Problem 1: In the Z80 Bitcoin mining write-up, which file does BITCOIN.COM use to save its current state and the best nonce and hash found?
Problem 2: Write the next part of the Z80 Bitcoin mining write-up, starting after its final line.

Best nonce / hash found:
250707 000024A026D9AB5671B86FBA972B3A32B41CB69CA5DC43767B59AF5B7B8EA94A
Starting mining. Press ^C to exit.

Iteration: 465723, delta: 55

Text in "[...]" indicates edits. I removed repetitive output omitted for clarity, and added total run time whenever a better hash is found. As one might expect, the better the hash, the lower the probability of improving on it with subsequent hashes. Hence it takes longer and longer. As the hash rate is essentially constant, we can plot a graph of iteration number (a proxy for time) for each occasion a smaller hash is found.

Run Time for Each Improvement (Linear) - First Ten Hashes

 

Run Time for Each Improvement (Log)

 

The log graph appears to be roughly a straight line.

From the above, the best nonce / hash I found was:

Nonce: 250707 (decimal)

Hash: 000024A026D9AB5671B86FBA972B3A32B41CB69CA5DC43767B59AF5B7B8EA94A

For comparison, the hash that was used in the blockchain is:

Nonce: 2083236893 (decimal)

Hash: 000000000019d6689c085ae165831e934ff763ae46a2a6c172b3f1b60a8ce26f

 

I have not attempted to estimate how long it would take for my Z80 system to improve on this hash, but it would clearly be far longer than the current total run time (roughly five days).

Save File

BITCOIN.COM saves the current state and best nonce / hash found in a file, BITCOIN.SAV. The CP/M DUMP command can be used to display this file:

 

D>dir
D: ZX81     COM : ZX81ROM  BIN : GREEDGUL P   : HELLO    P
D: CHARSET  P   : TEST     P   : BITCOIN  COM : GG.SAV   P
D: BITCOIN  BAK : BITCOIN  SAV
D>a:dump bitcoin.sav

0000 C1 7B 29 00 01 00 00 00 00 00 00 00 00 00 00 00  .{).............
0010 00 00 00 00 00 00 00 00 00 00 00 00 00 00 00 00  ................
0020 00 00 00 00 00 00 00 00 3B A3 ED FD 7A 7B 12 B2  ........;...z{..
0030 7A C7 2C 3E 67 76 8F 61 7F C8 1B C3 88 8A 51 32  z.,>gv.a.....Q2
0040 3A 9F B8 AA 4B 1E 5E 4A 29 AB 5F 49 FF FF 00 1D  :...K.^J)._I....
0050 C1 7B 29 00 BA 73 90 26 B9 69 9A D7 FC E6 DA 01  .{)..s.&.i......
0060 13 19 6E 01 52 0C 87 A0 39 72 73 88 55 B8 42 00  ..n.R...9rs.U.B.
0070 00 00 07 3E DA 91 10 00 1A 1A 1A 1A 1A 1A 1A 1A  ...>............

D>

The file format is described in the PDF manual, included in the github repository (see link above).

CP/M File System Checker (fsck)

Data records:
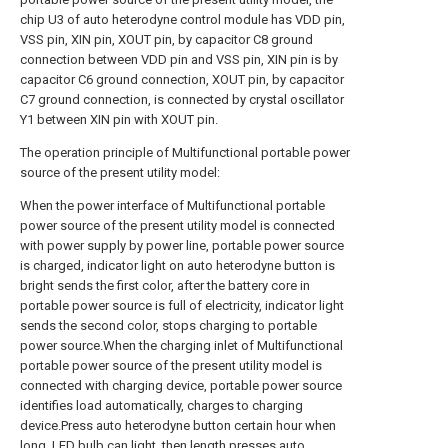
chip U3 of auto heterodyne control module has VDD pin,
VSS pin, XIN pin, XOUT pin, by capacitor C8 ground
connection between VDD pin and VSS pin, XIN pin is by
capacitor C6 ground connection, XOUT pin, by capacitor
C7 ground connection, is connected by crystal oscillator
Y1 between XIN pin with XOUT pin.
The operation principle of Multifunctional portable power
source of the present utility model:
When the power interface of Multifunctional portable
power source of the present utility model is connected
with power supply by power line, portable power source
is charged, indicator light on auto heterodyne button is
bright sends the first color, after the battery core in
portable power source is full of electricity, indicator light
sends the second color, stops charging to portable
power source.When the charging inlet of Multifunctional
portable power source of the present utility model is
connected with charging device, portable power source
identifies load automatically, charges to charging
device.Press auto heterodyne button certain hour when
long, LED bulb can light, then length presses auto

Exercise output 1: BITCOIN.SAV

Exercise output 2:
CP/M 2.2 is a very interesting historic operating system. Though very small (approximately 3.6 KB), it manages to achieve quite a lot in this space. Most of the benefits come from its filing system, which though extremely primitive by modern standards is still quite an advance on a "bare metal" machine. The disk format is relatively simple, but still offers file sizes of up to 8 MB - an almost unthinkable size for a machine with  a 64 KB addressing space! As I usually find with such things, there are complexities in the details. It did take me a while to get my head around "logical" versus "physical" extents, for example. Descriptions exist elsewhere on the internet, such as https://www.seasip.info/Cpm/format22.html

fsck

There are a number of ways in which the system could potentially become "confused", though I have not experienced this myself. It is possible for a block to become allocated to more than one file, for example. Some sort of file system checker seems desirable, broadly similar to "fsck" or "chkdsk". A search didn't reveal a suitable one, at least not for generic systems. Writing the CP/M BIOS for ZARC left me with a reasonable understanding of the disk format, so I had a go myself. The results are here: https://github.com/rundel-tech/ZARC/tree/main/software/cpm/cpm_dev/fsck

fsck checks each directory entry for the following errors:

• User number out of range (>15)
  
• Illegal (unprintable) characters in the file name or file type (any character <0x20 or >=0x7f)
  
• Extent count out of range (low byte >=32)
  
• S1 out of range (not zero)
• A file contains a duplicated physical extent
• Block number is out of range
  

Other errors detected are:

• "Sparse" files, i.e. ones with gaps in their allocations (warning)
  
• Physical extents with no allocations at all (warning)
• Record count should be 0x80 for all but the last extent.
• A block is allocated more than once

Note that sparse files are not actually illegal in CP/M, but they are somewhat unusual and so worth warning about.

A disk usage map is displayed, and an optional surface scan is performed to check that all blocks are readable.

Example Run

The following shows fsck being used to check drive E: for errors.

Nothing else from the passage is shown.